Pareillement, le cinéaste s’amuse avec ses personnages comme Neruda avec son antagoniste Peluchonneau, profite de la matière créative qui découle de son protagoniste comme ce dernier tire à son avantage la traque dont il fait l’objet. À bien des égards les actes du premier semblent répondre à ceux du second, jusque dans leurs destins. Pablo Larraín, quant à lui, après 10 ans dans son pays natal, s’est éloigné pour tourner son film suivant, Jackie.
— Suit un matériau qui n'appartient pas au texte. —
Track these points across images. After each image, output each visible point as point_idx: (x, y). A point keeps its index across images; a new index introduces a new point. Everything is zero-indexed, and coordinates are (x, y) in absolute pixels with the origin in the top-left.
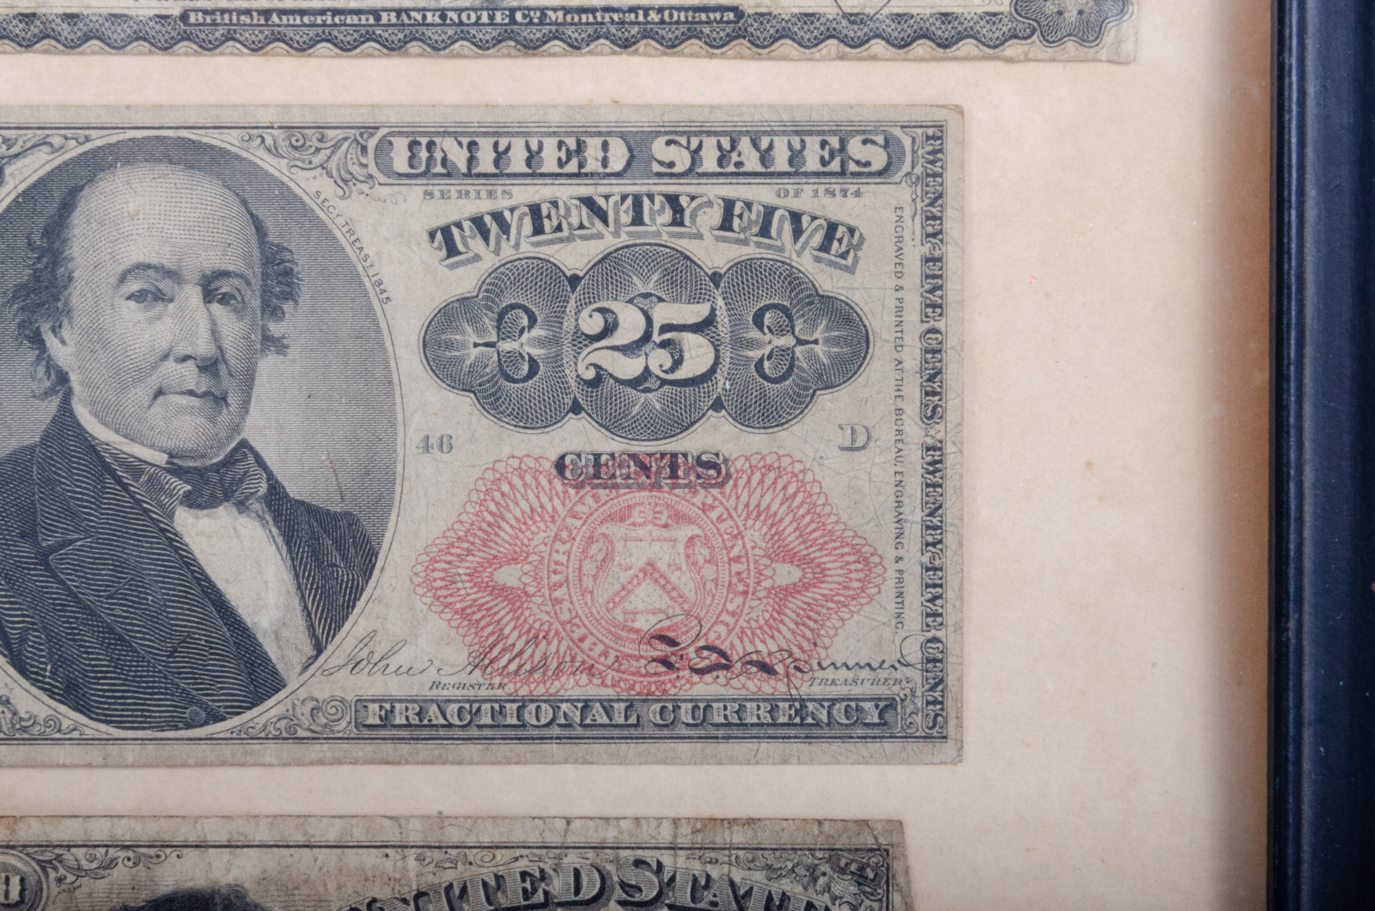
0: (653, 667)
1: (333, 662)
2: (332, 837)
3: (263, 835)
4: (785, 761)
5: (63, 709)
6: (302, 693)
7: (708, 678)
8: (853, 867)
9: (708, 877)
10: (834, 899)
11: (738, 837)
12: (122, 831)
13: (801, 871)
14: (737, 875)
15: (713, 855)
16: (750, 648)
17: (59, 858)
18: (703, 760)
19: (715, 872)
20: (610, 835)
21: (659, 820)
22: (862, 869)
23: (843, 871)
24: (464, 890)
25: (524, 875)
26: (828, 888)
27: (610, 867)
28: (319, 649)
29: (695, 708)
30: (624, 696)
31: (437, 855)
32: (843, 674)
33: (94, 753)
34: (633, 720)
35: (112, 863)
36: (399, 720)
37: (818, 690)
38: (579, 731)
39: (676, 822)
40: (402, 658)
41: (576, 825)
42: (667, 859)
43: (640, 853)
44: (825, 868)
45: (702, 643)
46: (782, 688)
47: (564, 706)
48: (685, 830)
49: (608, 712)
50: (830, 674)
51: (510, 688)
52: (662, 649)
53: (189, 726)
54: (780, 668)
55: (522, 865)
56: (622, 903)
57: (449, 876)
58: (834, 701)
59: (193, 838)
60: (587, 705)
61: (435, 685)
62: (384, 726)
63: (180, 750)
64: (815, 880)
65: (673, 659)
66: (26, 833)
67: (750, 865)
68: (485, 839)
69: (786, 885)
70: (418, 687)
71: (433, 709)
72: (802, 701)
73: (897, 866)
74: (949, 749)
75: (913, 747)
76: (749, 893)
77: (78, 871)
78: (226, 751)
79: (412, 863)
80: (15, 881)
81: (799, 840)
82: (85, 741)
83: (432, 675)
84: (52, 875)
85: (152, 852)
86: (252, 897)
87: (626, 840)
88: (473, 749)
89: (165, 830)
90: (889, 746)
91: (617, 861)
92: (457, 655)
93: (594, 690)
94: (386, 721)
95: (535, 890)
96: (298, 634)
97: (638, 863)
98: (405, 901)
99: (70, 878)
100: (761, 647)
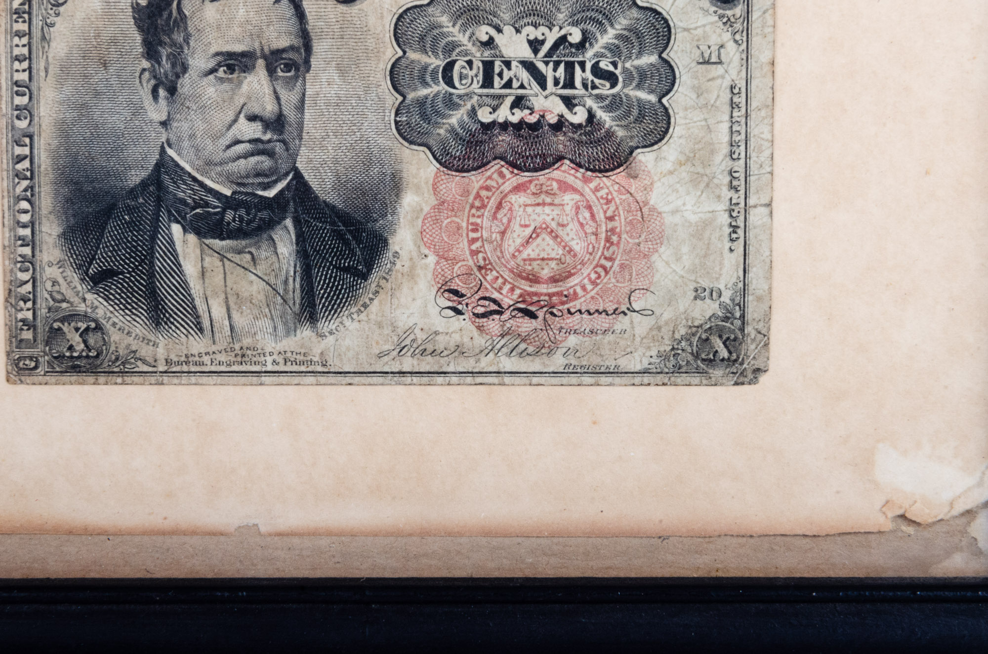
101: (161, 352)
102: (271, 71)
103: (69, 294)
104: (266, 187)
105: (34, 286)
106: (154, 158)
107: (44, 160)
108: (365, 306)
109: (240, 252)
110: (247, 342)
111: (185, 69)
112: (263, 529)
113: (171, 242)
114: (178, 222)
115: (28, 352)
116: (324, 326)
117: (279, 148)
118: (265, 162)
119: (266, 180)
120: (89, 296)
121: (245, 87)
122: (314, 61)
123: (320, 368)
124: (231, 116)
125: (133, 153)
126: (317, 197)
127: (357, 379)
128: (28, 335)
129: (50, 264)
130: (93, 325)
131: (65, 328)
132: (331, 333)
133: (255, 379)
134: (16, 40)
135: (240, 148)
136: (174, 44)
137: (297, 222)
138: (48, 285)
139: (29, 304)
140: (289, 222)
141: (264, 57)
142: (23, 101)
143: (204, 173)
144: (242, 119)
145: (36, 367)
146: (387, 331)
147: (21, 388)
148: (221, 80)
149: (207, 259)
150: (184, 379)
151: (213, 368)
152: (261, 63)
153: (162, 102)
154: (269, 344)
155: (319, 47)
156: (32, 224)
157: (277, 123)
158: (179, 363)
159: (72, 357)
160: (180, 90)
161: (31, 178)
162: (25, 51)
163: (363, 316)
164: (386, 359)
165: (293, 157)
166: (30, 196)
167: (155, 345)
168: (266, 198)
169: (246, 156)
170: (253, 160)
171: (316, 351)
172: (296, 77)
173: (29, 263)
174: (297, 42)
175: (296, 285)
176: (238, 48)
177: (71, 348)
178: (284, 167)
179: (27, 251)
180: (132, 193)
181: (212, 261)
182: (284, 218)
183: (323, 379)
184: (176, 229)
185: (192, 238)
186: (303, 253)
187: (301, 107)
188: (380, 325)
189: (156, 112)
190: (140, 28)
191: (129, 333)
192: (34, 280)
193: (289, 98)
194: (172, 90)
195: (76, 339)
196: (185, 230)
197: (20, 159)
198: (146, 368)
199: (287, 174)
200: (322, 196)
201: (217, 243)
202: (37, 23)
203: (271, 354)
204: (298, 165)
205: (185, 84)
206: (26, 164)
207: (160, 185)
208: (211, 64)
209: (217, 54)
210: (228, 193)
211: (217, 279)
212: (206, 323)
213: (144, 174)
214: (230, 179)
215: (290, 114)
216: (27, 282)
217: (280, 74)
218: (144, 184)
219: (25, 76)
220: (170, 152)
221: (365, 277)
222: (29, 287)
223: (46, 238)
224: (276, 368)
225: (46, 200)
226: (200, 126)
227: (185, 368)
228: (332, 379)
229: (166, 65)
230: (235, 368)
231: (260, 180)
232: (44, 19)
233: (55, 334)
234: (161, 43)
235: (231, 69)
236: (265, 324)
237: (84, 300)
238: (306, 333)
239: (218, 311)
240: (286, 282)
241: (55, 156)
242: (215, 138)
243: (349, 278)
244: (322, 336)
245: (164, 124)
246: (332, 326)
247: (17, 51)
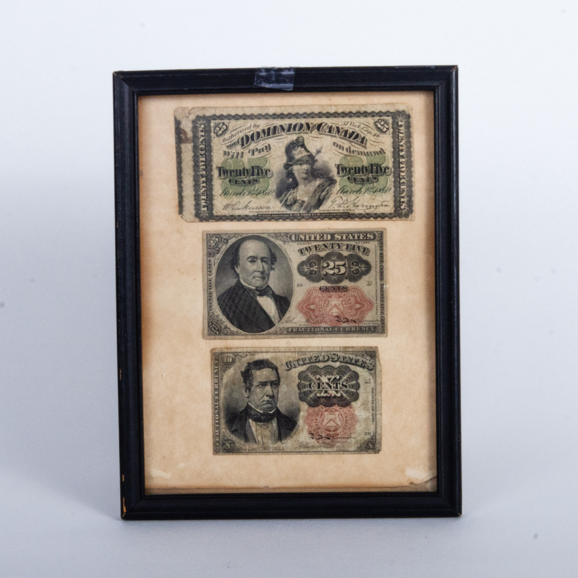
0: (336, 322)
1: (283, 321)
2: (283, 350)
3: (272, 350)
4: (358, 337)
5: (239, 330)
6: (278, 327)
7: (345, 323)
8: (370, 354)
9: (346, 357)
10: (367, 360)
11: (350, 350)
12: (249, 350)
13: (361, 355)
14: (351, 356)
15: (346, 353)
16: (352, 318)
17: (238, 355)
18: (345, 337)
19: (347, 356)
20: (329, 350)
21: (337, 347)
22: (371, 354)
23: (368, 355)
24: (305, 359)
25: (315, 356)
26: (365, 358)
27: (330, 355)
28: (281, 319)
29: (343, 328)
30: (331, 326)
31: (301, 353)
32: (367, 322)
33: (244, 337)
34: (333, 330)
35: (247, 355)
36: (294, 331)
37: (363, 325)
38: (324, 332)
39: (340, 347)
40: (295, 321)
41: (324, 348)
42: (339, 353)
43: (334, 353)
44: (365, 355)
45: (344, 318)
46: (357, 325)
47: (321, 328)
48: (342, 349)
49: (329, 329)
50: (365, 322)
51: (312, 325)
52: (337, 319)
53: (259, 332)
54: (357, 322)
55: (315, 355)
56: (332, 361)
57: (303, 357)
58: (366, 327)
59: (260, 351)
60: (325, 328)
61: (300, 325)
62: (291, 332)
63: (258, 336)
64: (363, 357)
65: (339, 320)
66: (232, 350)
67: (353, 354)
68: (309, 351)
69: (358, 358)
70: (297, 326)
71: (300, 329)
72: (361, 327)
73: (377, 354)
74: (385, 335)
75: (380, 334)
76: (352, 359)
77: (241, 357)
78: (266, 336)
79: (297, 355)
80: (231, 359)
81: (361, 350)
82: (242, 335)
83: (299, 323)
84: (237, 357)
85: (253, 353)
86: (270, 360)
87: (332, 350)
88: (306, 336)
89: (256, 350)
90: (375, 334)
91: (330, 354)
92: (304, 320)
93: (326, 326)
94: (292, 331)
95: (317, 359)
96: (277, 316)
97: (334, 354)
98: (295, 361)
99: (240, 358)
100: (354, 318)
101: (247, 448)
102: (271, 385)
103: (227, 435)
104: (270, 411)
105: (219, 433)
106: (246, 405)
107: (221, 405)
108: (292, 437)
109: (264, 425)
110: (266, 445)
111: (252, 385)
112: (270, 487)
113: (249, 423)
114: (251, 419)
115: (218, 448)
116: (284, 441)
117: (273, 402)
118: (270, 405)
119: (270, 409)
120: (231, 436)
121: (266, 389)
122: (281, 384)
123: (282, 451)
124: (262, 395)
125: (241, 404)
126: (281, 413)
127: (291, 453)
128: (218, 444)
129: (223, 428)
130: (232, 442)
131: (226, 443)
132: (285, 443)
133: (268, 454)
134: (215, 379)
135: (264, 403)
136: (250, 380)
137: (277, 419)
138: (222, 433)
139: (218, 437)
140: (275, 419)
141: (270, 382)
142: (216, 392)
143: (257, 408)
144: (265, 396)
145: (219, 451)
146: (297, 442)
147: (216, 456)
148: (260, 388)
149: (257, 427)
150: (252, 454)
151: (259, 451)
152: (269, 384)
153: (248, 393)
154: (271, 446)
155: (282, 380)
156: (219, 420)
157: (272, 397)
158: (251, 450)
159: (227, 449)
160: (251, 390)
161: (219, 409)
162: (217, 382)
163: (292, 439)
164: (297, 449)
165: (276, 404)
166: (219, 413)
167: (246, 446)
168: (270, 414)
169: (265, 404)
170: (268, 405)
171: (282, 447)
172: (277, 387)
173: (218, 428)
174: (276, 379)
175: (277, 432)
176: (264, 380)
177: (227, 447)
178: (274, 406)
179: (218, 426)
180: (241, 412)
181: (258, 427)
182: (274, 418)
183: (283, 453)
184: (250, 420)
185: (254, 422)
186: (279, 425)
187: (278, 393)
188: (295, 441)
189: (246, 395)
190: (243, 376)
191: (240, 444)
192: (219, 432)
193: (275, 391)
194: (250, 390)
195: (228, 445)
196: (252, 420)
197: (216, 405)
198: (243, 451)
199: (275, 408)
200: (283, 413)
201: (260, 423)
202: (220, 375)
203: (272, 448)
204: (278, 406)
205: (253, 388)
206: (217, 406)
207: (247, 411)
208: (258, 384)
209: (260, 382)
210: (262, 412)
211: (260, 431)
212: (257, 441)
213: (243, 408)
214: (261, 409)
215: (275, 395)
216: (217, 433)
217: (273, 386)
218: (243, 410)
219: (217, 387)
220: (249, 404)
221: (292, 430)
222: (218, 434)
223: (222, 423)
224: (273, 451)
225: (222, 415)
226: (256, 398)
227: (253, 451)
228: (285, 453)
229: (248, 384)
230: (264, 451)
231: (269, 409)
232: (222, 375)
233: (224, 444)
234: (247, 380)
235: (262, 385)
236: (270, 441)
237: (230, 436)
238: (279, 443)
239: (260, 438)
240: (275, 432)
241: (223, 404)
242: (260, 400)
243: (289, 431)
244: (282, 444)
245: (248, 397)
246: (285, 441)
247: (216, 382)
Un exil dont on ignore s’il marquera un nouveau départ dans sa carrière ou simplement l’ouverture d’une parenthèse internationale plus ou moins longue. Premiers éléments de réponse dès le mois prochain, pour l’heure il réussit avec Neruda un grand écart peu évident : une œuvre à la fois charmeuse et d’une complexité enthousiasmante.